PROVIDED MATERIAL section start
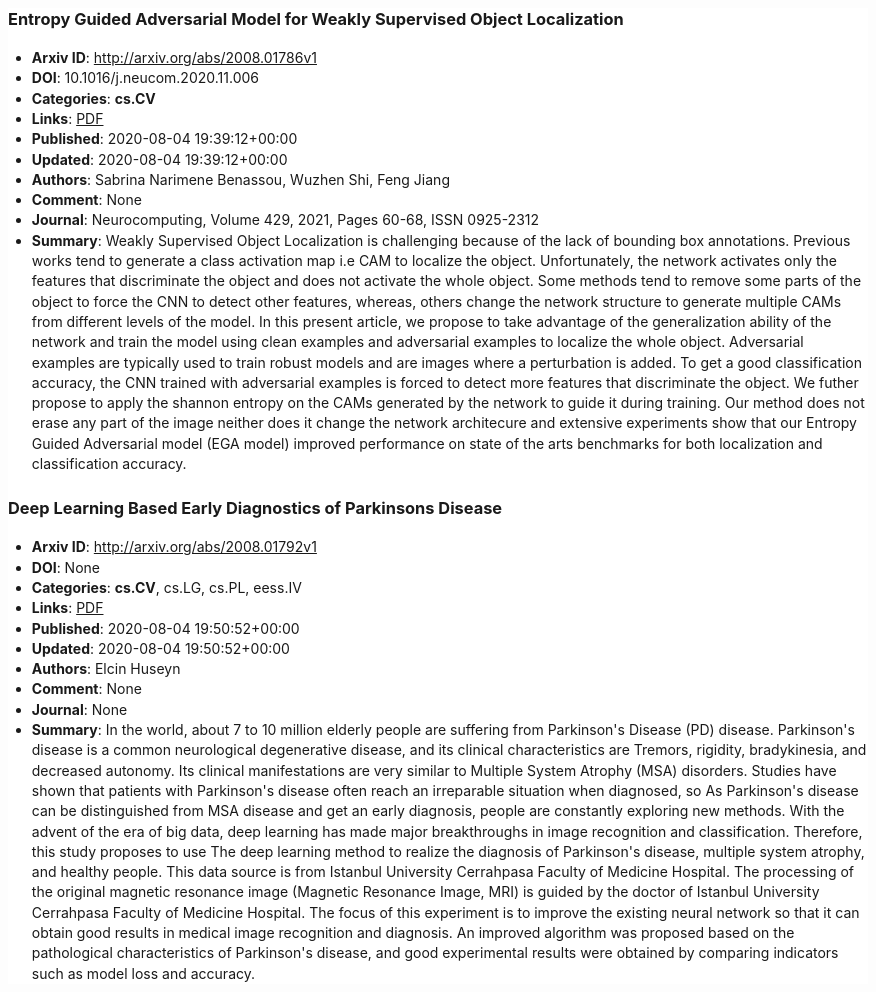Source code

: 

### Entropy Guided Adversarial Model for Weakly Supervised Object Localization
- **Arxiv ID**: http://arxiv.org/abs/2008.01786v1
- **DOI**: 10.1016/j.neucom.2020.11.006
- **Categories**: **cs.CV**
- **Links**: [PDF](http://arxiv.org/pdf/2008.01786v1)
- **Published**: 2020-08-04 19:39:12+00:00
- **Updated**: 2020-08-04 19:39:12+00:00
- **Authors**: Sabrina Narimene Benassou, Wuzhen Shi, Feng Jiang
- **Comment**: None
- **Journal**: Neurocomputing, Volume 429, 2021, Pages 60-68, ISSN 0925-2312
- **Summary**: Weakly Supervised Object Localization is challenging because of the lack of bounding box annotations. Previous works tend to generate a class activation map i.e CAM to localize the object. Unfortunately, the network activates only the features that discriminate the object and does not activate the whole object. Some methods tend to remove some parts of the object to force the CNN to detect other features, whereas, others change the network structure to generate multiple CAMs from different levels of the model. In this present article, we propose to take advantage of the generalization ability of the network and train the model using clean examples and adversarial examples to localize the whole object. Adversarial examples are typically used to train robust models and are images where a perturbation is added. To get a good classification accuracy, the CNN trained with adversarial examples is forced to detect more features that discriminate the object. We futher propose to apply the shannon entropy on the CAMs generated by the network to guide it during training. Our method does not erase any part of the image neither does it change the network architecure and extensive experiments show that our Entropy Guided Adversarial model (EGA model) improved performance on state of the arts benchmarks for both localization and classification accuracy.



### Deep Learning Based Early Diagnostics of Parkinsons Disease
- **Arxiv ID**: http://arxiv.org/abs/2008.01792v1
- **DOI**: None
- **Categories**: **cs.CV**, cs.LG, cs.PL, eess.IV
- **Links**: [PDF](http://arxiv.org/pdf/2008.01792v1)
- **Published**: 2020-08-04 19:50:52+00:00
- **Updated**: 2020-08-04 19:50:52+00:00
- **Authors**: Elcin Huseyn
- **Comment**: None
- **Journal**: None
- **Summary**: In the world, about 7 to 10 million elderly people are suffering from Parkinson's Disease (PD) disease. Parkinson's disease is a common neurological degenerative disease, and its clinical characteristics are Tremors, rigidity, bradykinesia, and decreased autonomy. Its clinical manifestations are very similar to Multiple System Atrophy (MSA) disorders. Studies have shown that patients with Parkinson's disease often reach an irreparable situation when diagnosed, so As Parkinson's disease can be distinguished from MSA disease and get an early diagnosis, people are constantly exploring new methods. With the advent of the era of big data, deep learning has made major breakthroughs in image recognition and classification. Therefore, this study proposes to use The deep learning method to realize the diagnosis of Parkinson's disease, multiple system atrophy, and healthy people. This data source is from Istanbul University Cerrahpasa Faculty of Medicine Hospital. The processing of the original magnetic resonance image (Magnetic Resonance Image, MRI) is guided by the doctor of Istanbul University Cerrahpasa Faculty of Medicine Hospital. The focus of this experiment is to improve the existing neural network so that it can obtain good results in medical image recognition and diagnosis. An improved algorithm was proposed based on the pathological characteristics of Parkinson's disease, and good experimental results were obtained by comparing indicators such as model loss and accuracy.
PROVIDED MATERIAL section end
WORK TASK
Report each line of the data that includes the string "http".

SOLUTION
- **Arxiv ID**: http://arxiv.org/abs/2008.01786v1
- **Links**: [PDF](http://arxiv.org/pdf/2008.01786v1)
- **Arxiv ID**: http://arxiv.org/abs/2008.01792v1
- **Links**: [PDF](http://arxiv.org/pdf/2008.01792v1)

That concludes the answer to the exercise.